## [OBJECTIVE 1]
From the anime recommender notebook, write out everything from "In this notebook, I" down to "not be recommended.".
— begin DOCUMENT EXTRACT —
# ANIME RECOMMENDER SYSTEM

In this notebook, I will try to build anime recommender system based on the scrapped data from myanimelist.net that is available <a href="https://www.kaggle.com/hernan4444/anime-recommendation-database-2020">here</a>

## Content-Based Recommender System

In the content-based recommender system, we will only consider the synopsis and metadata of the anime. This recommendation will return the most similar items based of the input anime we gave.

Advantages : 
* Can overcome 'cold start' problem when we're using the collaborative filtering where new item that didn't have enough rating will not be recommended.

Disadvantages : 
* Result may not be satisfying as it's difficult to rate a complex item by its metadata only.
* Tend to return on similar items such as the sequel or the 2nd season of that anime.

In [None]:
!pip install rake-nltk

import pandas as pd
import numpy as np
from rake_nltk import Rake
from sklearn.metrics.pairwise import cosine_similarity
from sklearn.feature_extraction.text import CountVectorizer

In [None]:
#Import dataset with sypnopsis 
sypnopsis = pd.read_csv('../input/anime-recommendation-database-2020/anime_with_synopsis.csv')

#Import dataset with anime type
usecols =['MAL_ID','Type']
anime_type = pd.read_csv('../input/anime-recommendation-database-2020/anime.csv', usecols=usecols)

In [None]:
display(sypnopsis.shape)
display(anime_type.shape)

#Merge the two dataset
df = sypnopsis.merge(anime_type, how='left', on='MAL_ID')

display(df.shape)

In [None]:
#Check the first 5 row of merged dataset
df.head()

In [None]:
#Check the types of the anime 
df['Type'].value_counts()

In [None]:
#Filter out the 'Music', 'Unknown', 'OVA' or 'ONA' type
df.drop(df[df['Type']=='Music'].index, inplace=True)
df.drop(df[df['Type']=='Unknown'].index, inplace=True)
df['Type'].value_counts()

In [None]:
#Check the dataset
df.describe(include='all')

In [None]:
#Drop duplicates anime 
df.drop_duplicates(subset='Name', inplace=True)
df.shape

In [None]:
#Define content with no sypnopsis 
no_sypnopsis = df['sypnopsis'].mode()[0]
no_sypnopsis

In [None]:
#Subset the dataframe to a cleaner and usable dataframe
df = df[(df['sypnopsis'].isnull()==False) & (df['sypnopsis'] != no_sypnopsis)]
df.shape

In [None]:
df.describe(include='all')

In [None]:
#define and drop content with no sypnopsis 
no_sypnopsis = df['sypnopsis'].mode()[0]
df = df[df['sypnopsis'] != no_sypnopsis]
df.shape

In [None]:
#drop anime with duplicate sypnopsis 
df.drop_duplicates(subset='sypnopsis', inplace=True)
df.describe(include='all')

In [None]:
df['sypnopsis'] = df['sypnopsis'].astype(str)
print(df['sypnopsis'].head())
— end DOCUMENT EXTRACT —
— begin DATA FOR THIS TASK —
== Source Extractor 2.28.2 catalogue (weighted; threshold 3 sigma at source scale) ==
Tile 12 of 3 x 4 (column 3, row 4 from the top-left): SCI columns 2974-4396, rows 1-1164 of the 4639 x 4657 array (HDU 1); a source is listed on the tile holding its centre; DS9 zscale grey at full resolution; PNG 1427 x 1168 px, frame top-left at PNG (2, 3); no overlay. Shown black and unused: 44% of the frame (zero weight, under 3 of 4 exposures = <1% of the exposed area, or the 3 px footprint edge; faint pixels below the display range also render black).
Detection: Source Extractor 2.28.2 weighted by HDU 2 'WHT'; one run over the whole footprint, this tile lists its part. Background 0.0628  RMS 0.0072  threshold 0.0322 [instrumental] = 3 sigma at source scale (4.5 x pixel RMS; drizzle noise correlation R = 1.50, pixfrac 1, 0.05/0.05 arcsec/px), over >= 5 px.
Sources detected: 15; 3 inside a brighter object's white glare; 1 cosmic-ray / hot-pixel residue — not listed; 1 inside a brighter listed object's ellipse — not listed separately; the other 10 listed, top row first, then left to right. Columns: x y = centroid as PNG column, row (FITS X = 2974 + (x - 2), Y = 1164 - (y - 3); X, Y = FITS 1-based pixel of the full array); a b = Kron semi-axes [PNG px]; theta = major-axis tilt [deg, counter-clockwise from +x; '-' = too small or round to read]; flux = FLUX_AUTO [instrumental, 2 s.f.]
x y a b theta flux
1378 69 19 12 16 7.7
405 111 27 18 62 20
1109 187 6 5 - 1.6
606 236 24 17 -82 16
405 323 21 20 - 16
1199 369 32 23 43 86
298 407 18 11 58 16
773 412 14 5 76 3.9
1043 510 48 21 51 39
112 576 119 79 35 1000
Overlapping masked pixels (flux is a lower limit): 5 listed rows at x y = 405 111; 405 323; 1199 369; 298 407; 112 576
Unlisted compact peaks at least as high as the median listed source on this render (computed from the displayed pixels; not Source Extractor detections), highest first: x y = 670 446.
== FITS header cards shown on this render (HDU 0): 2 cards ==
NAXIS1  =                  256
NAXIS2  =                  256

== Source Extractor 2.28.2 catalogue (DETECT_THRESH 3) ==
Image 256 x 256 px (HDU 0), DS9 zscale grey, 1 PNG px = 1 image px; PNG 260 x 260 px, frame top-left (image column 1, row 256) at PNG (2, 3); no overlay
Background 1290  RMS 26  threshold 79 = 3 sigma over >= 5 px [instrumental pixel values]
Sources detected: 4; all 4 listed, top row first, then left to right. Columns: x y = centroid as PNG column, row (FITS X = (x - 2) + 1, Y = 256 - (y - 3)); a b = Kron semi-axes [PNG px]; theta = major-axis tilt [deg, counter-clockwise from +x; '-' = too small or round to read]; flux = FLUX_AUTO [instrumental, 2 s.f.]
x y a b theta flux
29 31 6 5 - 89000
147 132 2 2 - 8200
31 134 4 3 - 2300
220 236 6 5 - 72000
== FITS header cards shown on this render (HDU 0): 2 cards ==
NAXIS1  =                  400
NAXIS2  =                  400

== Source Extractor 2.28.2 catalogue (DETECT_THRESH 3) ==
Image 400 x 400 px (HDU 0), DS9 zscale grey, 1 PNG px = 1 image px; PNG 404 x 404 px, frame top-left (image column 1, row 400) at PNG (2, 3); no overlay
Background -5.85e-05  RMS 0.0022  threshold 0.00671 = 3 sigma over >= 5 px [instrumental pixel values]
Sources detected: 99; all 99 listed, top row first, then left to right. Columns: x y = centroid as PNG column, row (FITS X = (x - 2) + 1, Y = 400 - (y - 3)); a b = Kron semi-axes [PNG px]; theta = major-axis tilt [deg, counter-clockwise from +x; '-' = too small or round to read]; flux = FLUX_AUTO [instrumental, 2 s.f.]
— end DATA FOR THIS TASK —
## [OBJECTIVE 2]
Convert everything from the start of the listing down to the line containing "Tile 12 of 3" into a numbered list, skipping any blank lines.

## [WRITTEN ANSWER 1]
In this notebook, I will try to build anime recommender system based on the scrapped data from myanimelist.net that is available <a href="https://www.kaggle.com/hernan4444/anime-recommendation-database-2020">here</a>

## Content-Based Recommender System

In the content-based recommender system, we will only consider the synopsis and metadata of the anime. This recommendation will return the most similar items based of the input anime we gave.

Advantages : 
* Can overcome 'cold start' problem when we're using the collaborative filtering where new item that didn't have enough rating will not be recommended.

## [WRITTEN ANSWER 2]
1. == Source Extractor 2.28.2 catalogue (weighted; threshold 3 sigma at source scale) ==
2. Tile 12 of 3 x 4 (column 3, row 4 from the top-left): SCI columns 2974-4396, rows 1-1164 of the 4639 x 4657 array (HDU 1); a source is listed on the tile holding its centre; DS9 zscale grey at full resolution; PNG 1427 x 1168 px, frame top-left at PNG (2, 3); no overlay. Shown black and unused: 44% of the frame (zero weight, under 3 of 4 exposures = <1% of the exposed area, or the 3 px footprint edge; faint pixels below the display range also render black).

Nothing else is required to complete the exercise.